Currently the UN’s Global Fund to Fight Aids, Tuberculosis and Malaria has collected only $2,1-billion of the $10-billion it needs, and will run out of resources by next year unless donor countries fulfil their promises.
Grim findings
Two-thirds of the 10-million people with HIV/Aids in sub-Saharan Africa are women and girls between the ages of 15 and 24 who are going to die, says United Nations Special Envoy for HIV/Aids in Africa, Stephen Lewis, reviewing the latest figures on HIV/Aids by the UN and the World Health Organisation.
Lewis told journalists in Johannesburg on Wednesday that Aids was depopulating parts of the continent of women. He described the pandemic as an assault on women.
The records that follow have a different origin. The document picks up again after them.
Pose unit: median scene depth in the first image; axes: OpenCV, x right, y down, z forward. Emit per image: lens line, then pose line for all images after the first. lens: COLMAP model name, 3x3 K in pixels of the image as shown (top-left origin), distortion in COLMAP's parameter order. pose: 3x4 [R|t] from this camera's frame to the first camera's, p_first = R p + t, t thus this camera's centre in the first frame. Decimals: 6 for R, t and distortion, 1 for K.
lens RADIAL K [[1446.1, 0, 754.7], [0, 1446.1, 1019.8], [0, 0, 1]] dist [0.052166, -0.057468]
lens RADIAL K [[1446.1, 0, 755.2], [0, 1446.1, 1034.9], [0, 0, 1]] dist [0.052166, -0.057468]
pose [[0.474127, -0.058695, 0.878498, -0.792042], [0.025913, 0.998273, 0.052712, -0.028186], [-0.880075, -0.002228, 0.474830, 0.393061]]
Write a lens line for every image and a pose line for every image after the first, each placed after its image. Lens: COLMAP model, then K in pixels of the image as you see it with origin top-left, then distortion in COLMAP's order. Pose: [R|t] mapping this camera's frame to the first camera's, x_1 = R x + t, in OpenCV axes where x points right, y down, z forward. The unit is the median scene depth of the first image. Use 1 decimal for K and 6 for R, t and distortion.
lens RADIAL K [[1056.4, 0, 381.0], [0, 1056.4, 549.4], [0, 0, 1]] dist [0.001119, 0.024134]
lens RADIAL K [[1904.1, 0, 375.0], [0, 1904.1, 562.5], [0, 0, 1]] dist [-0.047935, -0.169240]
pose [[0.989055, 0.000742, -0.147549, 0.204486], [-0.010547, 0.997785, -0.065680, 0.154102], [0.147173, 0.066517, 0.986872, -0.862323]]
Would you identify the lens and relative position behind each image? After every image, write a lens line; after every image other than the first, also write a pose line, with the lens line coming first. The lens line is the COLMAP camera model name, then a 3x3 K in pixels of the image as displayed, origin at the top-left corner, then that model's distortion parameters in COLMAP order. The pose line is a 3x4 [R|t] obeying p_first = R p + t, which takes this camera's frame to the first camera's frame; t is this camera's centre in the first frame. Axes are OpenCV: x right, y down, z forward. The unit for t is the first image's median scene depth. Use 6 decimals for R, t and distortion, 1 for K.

The Aids Epidemic Update, released this week, shows that 19,2-million of 42-million people with HIV/Aids in the world are women and 3,2-million of them are children under the age of 15. Two million of the five million people infected with HIV this year were women and 800 000 were children. Of the 3,1-million people who died of Aids this year, 1,2-million were women and 610 000 were children.
A regional analysis of sub-Saharan Africa showed it had the highest number of adults between the ages of 15 and 49 with HIV/Aids, at 29,4-million, as well as the highest percentage of HIV-positive women, at 58%.
But within these grim findings are signs of hope. For example, in South Africa HIV-prevalence rates among pregnant women under 20 have fallen from 21% in 1998 to 15,4% last year. Prevalence among young urban women in Ethiopia’s capital, Addis Ababa, has also dropped and Uganda is proof that ”the epidemic does yield to human intervention”, the report said.
But in Botswana, Lesotho, Swaziland and Zimbabwe HIV-infection rates have rocketed to more than 30% of the adult population — ”higher than thought possible”.
There is no end in sight to the rising toll on the continent, Lewis warned. ”The worst years are yet to come. We are still on the threshold.”